• What you should do:
Emit a verbatim copy of the lines below from the line with "right elbow: (256, 515)" through the line with "right back paw: (39, 261)", excluding pictures and everything outside that range.

----------

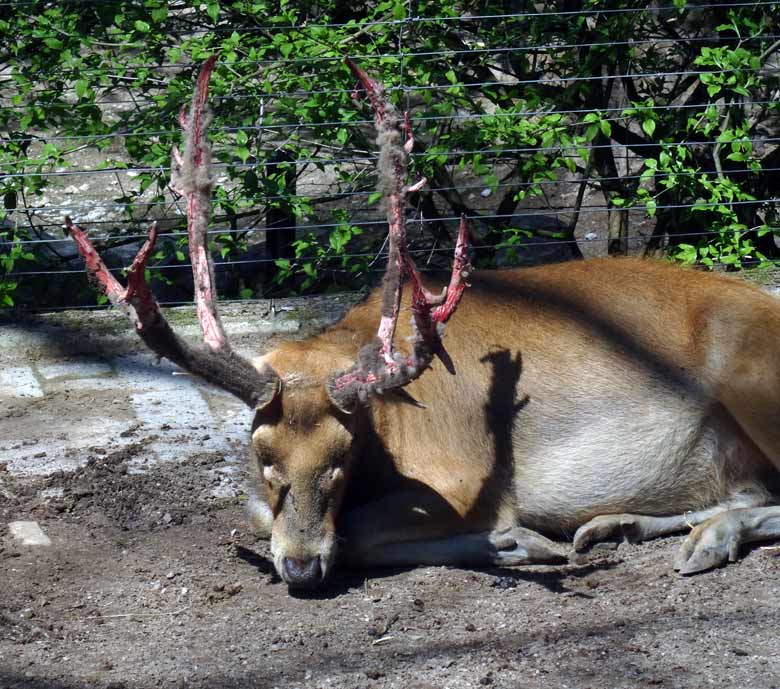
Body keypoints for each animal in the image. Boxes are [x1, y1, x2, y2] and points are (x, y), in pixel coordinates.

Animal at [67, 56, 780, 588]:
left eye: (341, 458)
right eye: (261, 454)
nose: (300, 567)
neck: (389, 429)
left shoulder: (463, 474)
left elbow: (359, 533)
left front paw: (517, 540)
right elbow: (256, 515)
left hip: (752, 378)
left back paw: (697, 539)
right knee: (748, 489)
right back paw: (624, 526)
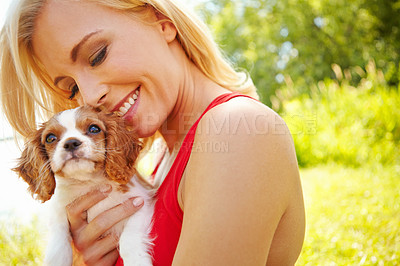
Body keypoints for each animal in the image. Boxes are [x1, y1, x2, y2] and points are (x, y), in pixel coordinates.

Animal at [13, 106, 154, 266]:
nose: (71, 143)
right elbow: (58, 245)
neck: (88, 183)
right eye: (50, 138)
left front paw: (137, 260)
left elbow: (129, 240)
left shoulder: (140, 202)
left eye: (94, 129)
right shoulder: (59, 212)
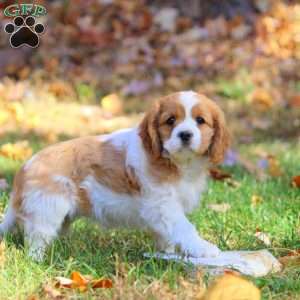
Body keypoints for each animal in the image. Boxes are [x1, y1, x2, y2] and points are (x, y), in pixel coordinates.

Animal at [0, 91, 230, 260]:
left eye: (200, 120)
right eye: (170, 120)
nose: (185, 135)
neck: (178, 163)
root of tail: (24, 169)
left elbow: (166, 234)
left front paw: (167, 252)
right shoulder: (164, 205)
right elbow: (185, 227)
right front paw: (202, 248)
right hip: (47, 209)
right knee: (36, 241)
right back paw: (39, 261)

----------

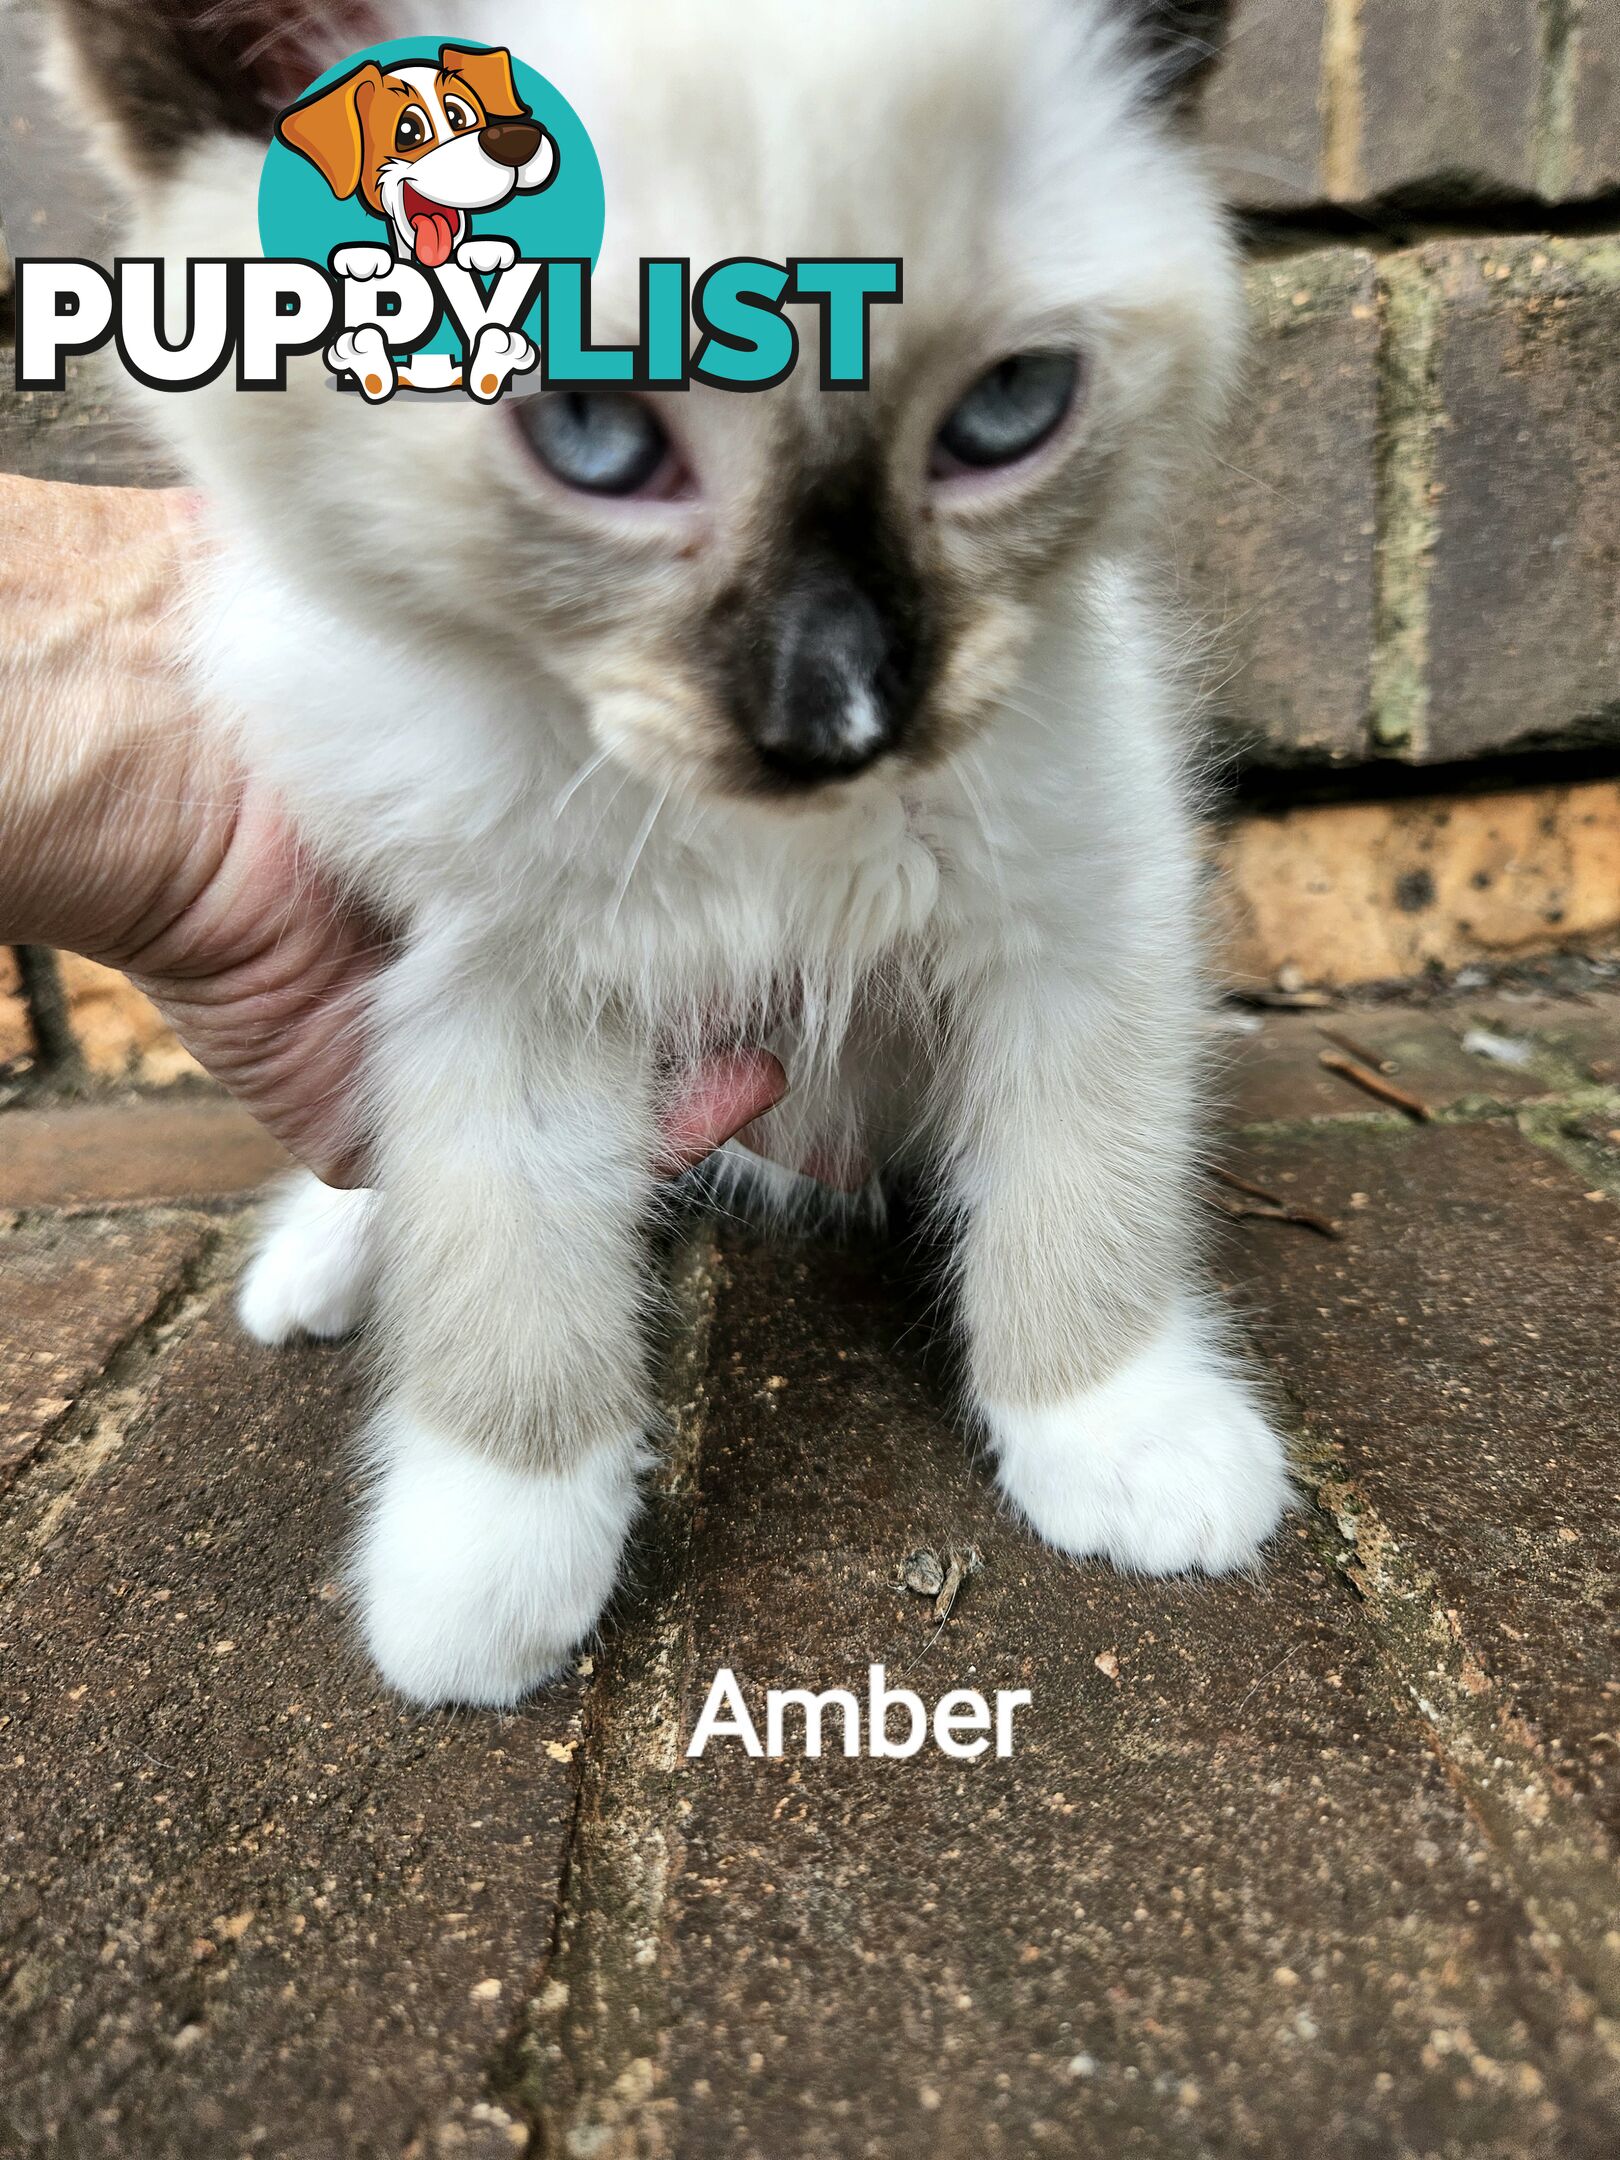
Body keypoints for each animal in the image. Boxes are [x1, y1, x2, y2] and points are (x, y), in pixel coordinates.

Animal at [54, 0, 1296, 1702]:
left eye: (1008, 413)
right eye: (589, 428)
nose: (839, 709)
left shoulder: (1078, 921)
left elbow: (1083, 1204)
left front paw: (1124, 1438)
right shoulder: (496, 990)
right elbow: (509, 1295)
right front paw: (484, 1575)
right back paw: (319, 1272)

----------

• Task response:
right elbow: (256, 515)
left hip: (752, 378)
left back paw: (697, 539)
right knee: (748, 489)
right back paw: (624, 526)
Body keypoints for each animal in the image. Boxes are [x1, y1, x2, y2] and points are (x, y), in pixel coordinates.

Animal at [13, 106, 154, 266]:
nose: (71, 143)
right elbow: (58, 245)
neck: (88, 183)
right eye: (50, 138)
left front paw: (137, 260)
left elbow: (129, 240)
left shoulder: (140, 202)
left eye: (94, 129)
right shoulder: (59, 212)
Body keypoints for each animal in the image. Boxes are [x1, y1, x2, y2] and points are (x, y), in pixel coordinates.

Animal at [0, 91, 230, 260]:
left eye: (200, 120)
right eye: (170, 120)
nose: (185, 135)
neck: (178, 163)
root of tail: (24, 169)
left elbow: (166, 234)
left front paw: (167, 252)
right shoulder: (164, 205)
right elbow: (185, 227)
right front paw: (202, 248)
right hip: (47, 209)
right knee: (36, 241)
right back paw: (39, 261)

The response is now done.